How does a first-year medical student learn to distinguish between two likely causes of a patient’s shortness of breath?
By using a method similar to one birders use, believes Rose Goldman, Harvard Medical School associate professor of medicine at Cambridge Health Alliance.
“Finding those differentiating features to get to a medical diagnosis is similar to looking at a bird’s characteristics and behavior to get to an identification,” Goldman said.
Goldman, who has been a physician for 45 years and has enjoyed birding for nearly 20, was so struck by the similarity that she incorporated a brief bird identification lesson into the HMS Practice of Medicine, or POM, course.
The lesson introduces differential diagnosis in clinical decision-making and offers a way for medical students to practice their skills of observation and pattern recognition.
Getting the picture
The idea came to Goldman about six years ago, when she was helping to develop the POM course for the HMS Pathways curriculum—a new flipped-classroom model where first-year students begin learning how to interview and examine patients from the first week of medical school, rather than after a year of science and anatomy courses and labs.
The challenge, Goldman said, was teaching the students how to make a differential diagnosis when they did not yet have an established base of scientific or medical knowledge and were not well versed in the multitude of illnesses that could cause a patient’s symptoms.
She presents the students with photos of two white birds that are found near water and asks them to list the birds’ attributes, such as their comparative size; the shapes and lengths of their necks, legs, and bodies; and the colors of their beaks, eyes, feathers, legs, and feet.
By noticing that the larger bird has a long, curved neck, yellow bill, and black legs and feet, while the smaller bird has a shorter neck, black bill, and black legs with bright yellow feet, the class can then consult a field guide and determine that one is a great egret and the other a snowy egret.
Then, Goldman asks the students to apply similar reasoning to the patient experiencing breathlessness. She said the class considers the symptomatic evidence and which characteristics “point to a pulmonary problem, like asthma, versus a cardiac etiology, like angina or congestive heart failure.”
Pattern of curiosity
Each year, some students express interest in going out into the field, said Goldman. So she added an optional field component that allows them to get out into nature, bond with one another outside of classes and the clinic, and hone their observation skills.

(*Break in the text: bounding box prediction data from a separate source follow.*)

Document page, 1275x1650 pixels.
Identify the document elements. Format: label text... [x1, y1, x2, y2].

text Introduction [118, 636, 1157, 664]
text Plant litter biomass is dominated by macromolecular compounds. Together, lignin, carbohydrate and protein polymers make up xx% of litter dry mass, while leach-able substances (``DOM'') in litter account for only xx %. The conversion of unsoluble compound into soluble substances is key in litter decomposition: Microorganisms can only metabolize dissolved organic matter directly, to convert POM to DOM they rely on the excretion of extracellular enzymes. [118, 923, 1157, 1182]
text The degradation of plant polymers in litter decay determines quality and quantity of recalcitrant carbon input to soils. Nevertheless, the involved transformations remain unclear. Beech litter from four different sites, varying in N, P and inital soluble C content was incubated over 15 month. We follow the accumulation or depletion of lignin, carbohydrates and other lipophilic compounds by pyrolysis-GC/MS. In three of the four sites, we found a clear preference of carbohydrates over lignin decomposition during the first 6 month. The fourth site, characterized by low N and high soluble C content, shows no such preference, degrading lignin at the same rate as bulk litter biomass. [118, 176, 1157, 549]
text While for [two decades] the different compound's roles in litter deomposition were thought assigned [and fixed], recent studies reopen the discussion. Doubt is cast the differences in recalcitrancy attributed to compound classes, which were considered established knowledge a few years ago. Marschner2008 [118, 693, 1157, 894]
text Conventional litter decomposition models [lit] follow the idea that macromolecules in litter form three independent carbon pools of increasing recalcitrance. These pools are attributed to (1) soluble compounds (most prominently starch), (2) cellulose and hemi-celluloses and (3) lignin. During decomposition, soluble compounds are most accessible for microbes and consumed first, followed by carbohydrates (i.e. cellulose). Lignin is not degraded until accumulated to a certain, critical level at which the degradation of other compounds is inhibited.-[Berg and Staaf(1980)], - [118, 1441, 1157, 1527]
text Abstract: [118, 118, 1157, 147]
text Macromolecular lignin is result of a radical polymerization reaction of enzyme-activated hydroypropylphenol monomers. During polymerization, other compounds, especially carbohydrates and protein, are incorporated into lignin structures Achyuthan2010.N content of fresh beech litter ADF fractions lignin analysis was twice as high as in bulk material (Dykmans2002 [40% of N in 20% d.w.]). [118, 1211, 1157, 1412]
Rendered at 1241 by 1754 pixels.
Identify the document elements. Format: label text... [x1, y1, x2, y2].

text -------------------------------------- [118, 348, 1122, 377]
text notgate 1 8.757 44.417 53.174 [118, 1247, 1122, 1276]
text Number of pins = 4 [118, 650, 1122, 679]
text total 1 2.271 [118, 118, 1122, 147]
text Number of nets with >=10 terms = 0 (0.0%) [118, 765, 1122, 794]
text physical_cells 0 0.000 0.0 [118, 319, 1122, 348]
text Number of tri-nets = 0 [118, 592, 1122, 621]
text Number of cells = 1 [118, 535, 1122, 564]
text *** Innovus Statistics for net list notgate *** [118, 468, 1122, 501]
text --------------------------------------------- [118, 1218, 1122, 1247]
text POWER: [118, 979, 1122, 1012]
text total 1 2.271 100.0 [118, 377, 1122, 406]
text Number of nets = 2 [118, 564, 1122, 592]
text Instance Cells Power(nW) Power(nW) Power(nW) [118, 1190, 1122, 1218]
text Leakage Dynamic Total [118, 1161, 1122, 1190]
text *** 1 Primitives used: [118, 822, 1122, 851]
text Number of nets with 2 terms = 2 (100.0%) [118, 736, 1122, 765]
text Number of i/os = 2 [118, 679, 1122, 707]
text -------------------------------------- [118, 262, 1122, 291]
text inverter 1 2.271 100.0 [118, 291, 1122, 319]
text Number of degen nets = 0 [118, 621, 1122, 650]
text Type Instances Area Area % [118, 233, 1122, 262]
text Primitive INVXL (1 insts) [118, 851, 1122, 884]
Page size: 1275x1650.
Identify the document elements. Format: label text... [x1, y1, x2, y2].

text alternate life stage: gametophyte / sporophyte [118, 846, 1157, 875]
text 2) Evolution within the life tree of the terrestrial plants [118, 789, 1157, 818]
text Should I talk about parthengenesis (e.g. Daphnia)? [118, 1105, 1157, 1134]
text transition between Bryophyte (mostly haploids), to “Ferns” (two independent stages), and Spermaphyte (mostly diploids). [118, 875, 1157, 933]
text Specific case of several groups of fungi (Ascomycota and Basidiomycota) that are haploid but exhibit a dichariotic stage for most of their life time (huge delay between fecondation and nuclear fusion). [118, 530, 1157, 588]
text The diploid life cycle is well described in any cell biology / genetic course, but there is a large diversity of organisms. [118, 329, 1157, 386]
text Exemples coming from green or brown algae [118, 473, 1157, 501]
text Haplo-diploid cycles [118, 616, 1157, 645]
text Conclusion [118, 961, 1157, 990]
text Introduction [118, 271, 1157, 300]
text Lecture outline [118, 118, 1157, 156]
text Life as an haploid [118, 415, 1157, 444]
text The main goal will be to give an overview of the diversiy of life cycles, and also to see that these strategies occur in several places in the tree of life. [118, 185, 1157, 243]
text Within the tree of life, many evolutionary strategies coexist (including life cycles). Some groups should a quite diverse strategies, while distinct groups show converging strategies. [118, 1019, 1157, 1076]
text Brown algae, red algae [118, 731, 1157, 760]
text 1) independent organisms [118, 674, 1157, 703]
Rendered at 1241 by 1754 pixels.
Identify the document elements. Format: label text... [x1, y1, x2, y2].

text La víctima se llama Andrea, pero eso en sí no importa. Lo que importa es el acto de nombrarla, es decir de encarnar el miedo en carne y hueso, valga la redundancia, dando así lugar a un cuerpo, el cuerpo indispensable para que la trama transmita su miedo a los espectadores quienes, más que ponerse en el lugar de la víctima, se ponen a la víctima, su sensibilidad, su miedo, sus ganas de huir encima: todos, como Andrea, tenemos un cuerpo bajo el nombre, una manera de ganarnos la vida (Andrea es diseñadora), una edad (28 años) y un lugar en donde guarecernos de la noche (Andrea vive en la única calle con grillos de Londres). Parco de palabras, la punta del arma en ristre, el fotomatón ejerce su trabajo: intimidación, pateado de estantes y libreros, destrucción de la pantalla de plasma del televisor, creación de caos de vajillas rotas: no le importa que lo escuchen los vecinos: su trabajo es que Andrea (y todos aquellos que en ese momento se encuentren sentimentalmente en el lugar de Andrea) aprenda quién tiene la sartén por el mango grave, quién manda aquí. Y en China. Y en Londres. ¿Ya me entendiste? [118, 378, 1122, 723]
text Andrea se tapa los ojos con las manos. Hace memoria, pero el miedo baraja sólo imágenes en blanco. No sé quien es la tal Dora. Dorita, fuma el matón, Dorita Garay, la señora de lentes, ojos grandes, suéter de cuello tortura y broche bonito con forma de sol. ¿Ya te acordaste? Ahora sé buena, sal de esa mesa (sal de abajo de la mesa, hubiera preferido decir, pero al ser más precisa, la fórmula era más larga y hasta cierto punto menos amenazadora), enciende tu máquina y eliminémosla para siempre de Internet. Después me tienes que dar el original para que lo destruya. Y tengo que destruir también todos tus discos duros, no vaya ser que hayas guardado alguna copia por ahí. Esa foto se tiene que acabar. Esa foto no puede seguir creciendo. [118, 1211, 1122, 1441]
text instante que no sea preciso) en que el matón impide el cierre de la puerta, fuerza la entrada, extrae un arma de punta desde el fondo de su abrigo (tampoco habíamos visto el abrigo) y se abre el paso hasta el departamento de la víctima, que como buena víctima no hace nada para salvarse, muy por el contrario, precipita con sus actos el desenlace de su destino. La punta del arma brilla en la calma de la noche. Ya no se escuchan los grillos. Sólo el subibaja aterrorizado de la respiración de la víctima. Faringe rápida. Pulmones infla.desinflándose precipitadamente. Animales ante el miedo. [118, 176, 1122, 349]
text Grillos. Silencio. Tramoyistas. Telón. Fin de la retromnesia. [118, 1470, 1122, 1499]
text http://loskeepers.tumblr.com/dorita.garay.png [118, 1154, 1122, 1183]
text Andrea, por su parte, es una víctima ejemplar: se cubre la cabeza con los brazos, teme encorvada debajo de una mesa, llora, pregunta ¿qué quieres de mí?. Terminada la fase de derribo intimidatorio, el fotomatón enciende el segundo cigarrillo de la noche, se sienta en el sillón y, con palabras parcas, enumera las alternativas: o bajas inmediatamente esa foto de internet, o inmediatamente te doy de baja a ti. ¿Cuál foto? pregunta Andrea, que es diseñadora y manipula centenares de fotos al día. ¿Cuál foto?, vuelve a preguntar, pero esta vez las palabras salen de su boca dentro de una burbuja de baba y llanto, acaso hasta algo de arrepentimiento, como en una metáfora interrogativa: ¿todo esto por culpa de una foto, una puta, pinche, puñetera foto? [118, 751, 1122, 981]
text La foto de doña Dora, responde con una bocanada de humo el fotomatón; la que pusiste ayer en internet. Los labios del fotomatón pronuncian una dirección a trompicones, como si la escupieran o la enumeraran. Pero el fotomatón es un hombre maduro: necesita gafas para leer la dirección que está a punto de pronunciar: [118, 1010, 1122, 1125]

The skills students gain from birding can help them be more present and observant with patients, Goldman said. In the POM course, “We stress the importance of observation—observing our patients visually and listening carefully to their story,” Goldman said.
Birding was a new experience for POM students Laboni Hoque, Lynn Hur, and Sherry Yang. Curiosity about how learning bird identification could apply to learning medicine drew them in.
“I was wondering how [Goldman] was going to connect the two,” said Hoque, who as a first-year student welcomed any extra help in learning clinical skills.
“Finding patterns was something that I didn’t recognize as important until I actually learned more about the clinical side of things,” said Yang. As she has become more observant outdoors, Yang said she has grown more intentional in the clinic about checking for signs of illness and asking patients about their symptoms.